▸ **Work instruction**
Begin with the first line below and retype each line exactly through the line containing "Тема 2. Круговорот веществ в атмосфере.". Any pictures are to be left out.

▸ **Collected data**
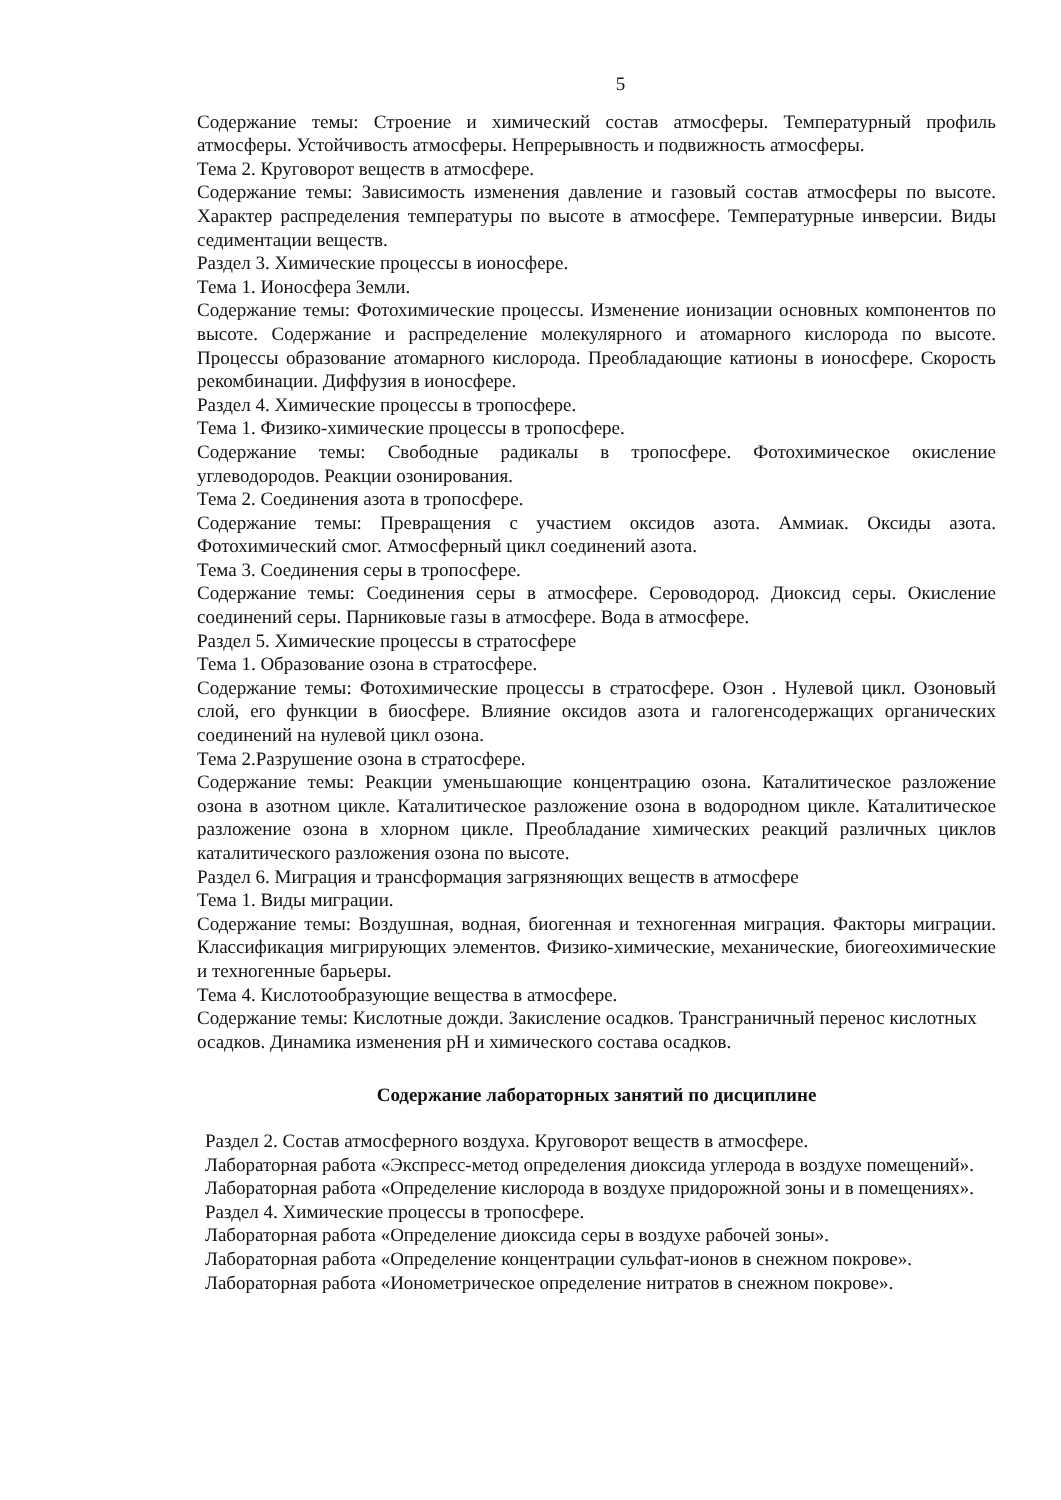5
Содержание темы: Строение и химический состав атмосферы. Температурный профиль атмосферы. Устойчивость атмосферы. Непрерывность и подвижность атмосферы.
Тема 2. Круговорот веществ в атмосфере.
Содержание темы: Зависимость изменения давление и газовый состав атмосферы по высоте. Характер распределения температуры по высоте в атмосфере. Температурные инверсии. Виды седиментации веществ.
Раздел 3. Химические процессы в ионосфере.
Тема 1. Ионосфера Земли.
Содержание темы: Фотохимические процессы. Изменение ионизации основных компонентов по высоте. Содержание и распределение молекулярного и атомарного кислорода по высоте. Процессы образование атомарного кислорода. Преобладающие катионы в ионосфере. Скорость рекомбинации. Диффузия в ионосфере.
Раздел 4. Химические процессы в тропосфере.
Тема 1. Физико-химические процессы в тропосфере.
Содержание темы: Свободные радикалы в тропосфере. Фотохимическое окисление углеводородов. Реакции озонирования.
Тема 2. Соединения азота в тропосфере.
Содержание темы: Превращения с участием оксидов азота. Аммиак. Оксиды азота. Фотохимический смог. Атмосферный цикл соединений азота.
Тема 3. Соединения серы в тропосфере.
Содержание темы: Соединения серы в атмосфере. Сероводород. Диоксид серы. Окисление соединений серы. Парниковые газы в атмосфере. Вода в атмосфере.
Раздел 5. Химические процессы в стратосфере
Тема 1. Образование озона в стратосфере.
Содержание темы: Фотохимические процессы в стратосфере. Озон . Нулевой цикл. Озоновый слой, его функции в биосфере. Влияние оксидов азота и галогенсодержащих органических соединений на нулевой цикл озона.
Тема 2.Разрушение озона в стратосфере.
Содержание темы: Реакции уменьшающие концентрацию озона. Каталитическое разложение озона в азотном цикле. Каталитическое разложение озона в водородном цикле. Каталитическое разложение озона в хлорном цикле. Преобладание химических реакций различных циклов каталитического разложения озона по высоте.
Раздел 6. Миграция и трансформация загрязняющих веществ в атмосфере
Тема 1. Виды миграции.
Содержание темы: Воздушная, водная, биогенная и техногенная миграция. Факторы миграции. Классификация мигрирующих элементов. Физико-химические, механические, биогеохимические и техногенные барьеры.
Тема 4. Кислотообразующие вещества в атмосфере.
Содержание темы: Кислотные дожди. Закисление осадков. Трансграничный перенос кислотных осадков. Динамика изменения pH и химического состава осадков.
Содержание лабораторных занятий по дисциплине
Раздел 2. Состав атмосферного воздуха. Круговорот веществ в атмосфере.
Лабораторная работа «Экспресс-метод определения диоксида углерода в воздухе помещений».
Лабораторная работа «Определение кислорода в воздухе придорожной зоны и в помещениях».
Раздел 4. Химические процессы в тропосфере.
Лабораторная работа «Определение диоксида серы в воздухе рабочей зоны».
Лабораторная работа «Определение концентрации сульфат-ионов в снежном покрове».
Лабораторная работа «Ионометрическое определение нитратов в снежном покрове».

▸ **Output of the task**
5
Содержание темы: Строение и химический состав атмосферы. Температурный профиль атмосферы. Устойчивость атмосферы. Непрерывность и подвижность атмосферы.
Тема 2. Круговорот веществ в атмосфере.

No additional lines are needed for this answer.